Select the RAID configuration to use based on the applications to be used on the system, whether performance or data protection is of primary importance, and the number of disk drives available for use.

Review the information under Understanding RAID Concepts and Levels to determine the type of RAID configuration most appropriate for your needs and use the tables below to determine what RAID levels are available, based on your particular controller model and the number of available drives.

The RAID configurations available to you are determined by the number of ports on your controller, and the number of drives attached to those ports. You can configure all drives in one unit, or you can configure multiple units, if you have enough drives.

Possible Configurations Based on # of Drives
# Drives
Possible RAID Configurations
1
Single drive or hot spare
2
RAID 0 or RAID 1
3
RAID 0
RAID 1 with hot spare
RAID 5
4
RAID 5 + hot spare
RAID 10
Combination of RAID 0, RAID 1, single disk
5
RAID 5 + hot spare
RAID 10 + hot spare
Combination of RAID 0, RAID 1, hot spare, for single disk
6 or more
RAID 50

Depending on the number of drives, a RAID 50 may contain from 2 to 4 subunits. For example, with 12 drives, possible RAID 50 configurations include 2 subunits of 6, 3 subunits of 4, or 4 subunits of 3. With 10 drives, a RAID 50 will contain 2 subunits of 5 drives each. With 16 drives, a RAID 50 will contain 2 subunits of 8 drives or 4 subunits of 4 drives.

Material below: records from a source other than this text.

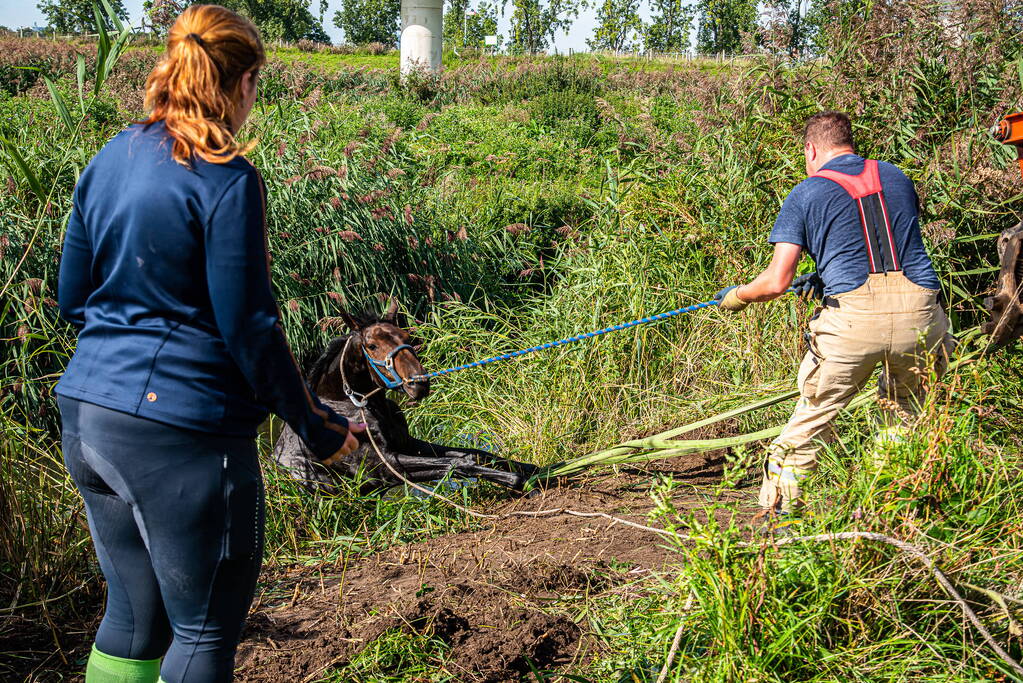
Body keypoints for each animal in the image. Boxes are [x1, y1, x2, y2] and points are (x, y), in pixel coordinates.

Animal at [272, 301, 538, 494]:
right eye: (371, 345)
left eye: (406, 336)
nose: (419, 384)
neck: (348, 403)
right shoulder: (383, 468)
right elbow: (458, 464)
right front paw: (519, 481)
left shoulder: (407, 443)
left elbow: (474, 454)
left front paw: (533, 469)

Combination of RAID 0, 1, 5, 10, hot spare, and single disk

Drive Capacity Considerations

The capacity of each drive is limited to the capacity of the smallest drive in the array. The total array capacity is defined as follows:

Drive Capacity
RAID Level
Capacity
RAID 0
(number of drives) X (capacity of the smallest drive)
RAID 1
capacity of the smallest drive
RAID 5
(number of drives - 1) X (capacity of the smallest drive)
Storage efficiency increases with the number of disks:
storage efficiency = (number of drives -1)/(number of drives)
RAID 10
(number of drives / 2) X (capacity of smallest drive)
RAID 50
(number of drives - number of groups of drives) X (capacity of the smallest drive)

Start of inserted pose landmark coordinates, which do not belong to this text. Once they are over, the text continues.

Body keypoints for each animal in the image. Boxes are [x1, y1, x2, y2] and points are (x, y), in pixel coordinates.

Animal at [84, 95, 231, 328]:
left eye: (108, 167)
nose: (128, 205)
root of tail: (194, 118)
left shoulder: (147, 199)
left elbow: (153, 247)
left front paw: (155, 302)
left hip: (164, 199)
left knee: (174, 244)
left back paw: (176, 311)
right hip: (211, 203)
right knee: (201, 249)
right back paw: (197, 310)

Through drive coercion, the capacity used for each drive is rounded down so that drives from differing manufacturers are more likely to be able to be used as spares for each other. The capacity used for each drive is rounded down to the nearest GB for drives under 45 GB (45,000,000,000), and rounded down to the nearest 5 GBytes for drives over 45 GB. For example, a 44.3 GB drive will be rounded down to 44 GBytes, and a 123 GB drives will be rounded. down to 120 GBytes. For more information, see the discussion of drive coercion under Creating a Hot Spare.

Support for Over 2 Terabytes

Windows 2000, Windows XP, Linux 2.4, and FreeBSD 4.x, do not currently recognize unit capacity in excess of 2 TB.

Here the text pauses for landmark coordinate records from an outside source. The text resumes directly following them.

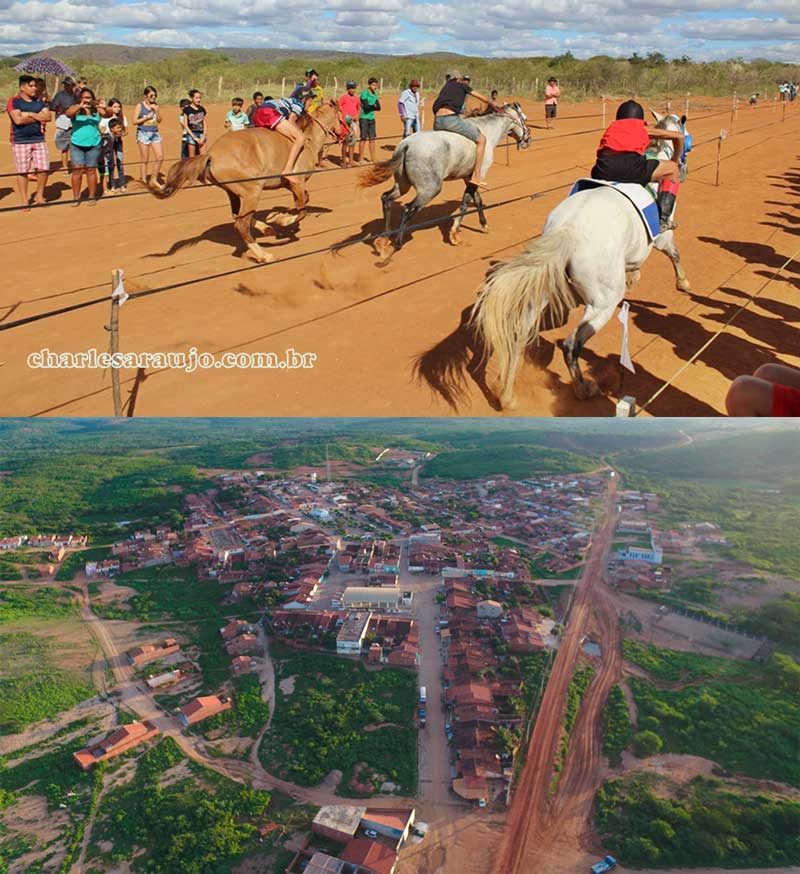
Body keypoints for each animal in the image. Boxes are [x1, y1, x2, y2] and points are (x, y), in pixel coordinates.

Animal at [150, 100, 340, 260]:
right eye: (341, 116)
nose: (345, 134)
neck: (308, 141)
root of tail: (211, 155)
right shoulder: (297, 184)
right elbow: (302, 212)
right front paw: (282, 220)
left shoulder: (293, 187)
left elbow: (304, 202)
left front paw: (277, 218)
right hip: (252, 191)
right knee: (241, 224)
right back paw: (264, 254)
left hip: (233, 193)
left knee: (237, 217)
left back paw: (267, 229)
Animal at [360, 106, 528, 249]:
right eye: (524, 119)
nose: (528, 140)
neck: (487, 131)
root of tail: (406, 145)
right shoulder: (477, 176)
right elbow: (465, 204)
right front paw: (454, 235)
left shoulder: (469, 177)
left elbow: (477, 200)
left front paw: (484, 225)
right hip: (430, 190)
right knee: (408, 209)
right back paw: (398, 243)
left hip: (402, 185)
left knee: (386, 198)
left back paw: (385, 237)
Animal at [472, 109, 692, 406]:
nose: (684, 169)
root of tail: (569, 230)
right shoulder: (662, 238)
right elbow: (675, 255)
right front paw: (683, 283)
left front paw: (635, 276)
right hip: (603, 303)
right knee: (570, 345)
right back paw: (583, 388)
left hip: (544, 289)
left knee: (519, 336)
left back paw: (506, 395)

If the combined capacity of the drives to be connected to a unit exceeds 2 Terabytes (TB), you can enable auto-carving when you configure your units.

Auto-carving divides the available unit capacity into multiple chunks of 2 TB or smaller that can be addressed by the operating systems as separate volumes. The carve size is adjustable from 1024 MB to 2048 MB (default) prior to unit creation.

If a unit over 2 TB was created prior to enabling the auto-carve option, its capacity visible to the operating system will still be 2TB; no additional capacity will be registered. To change this, the unit has to be recreated.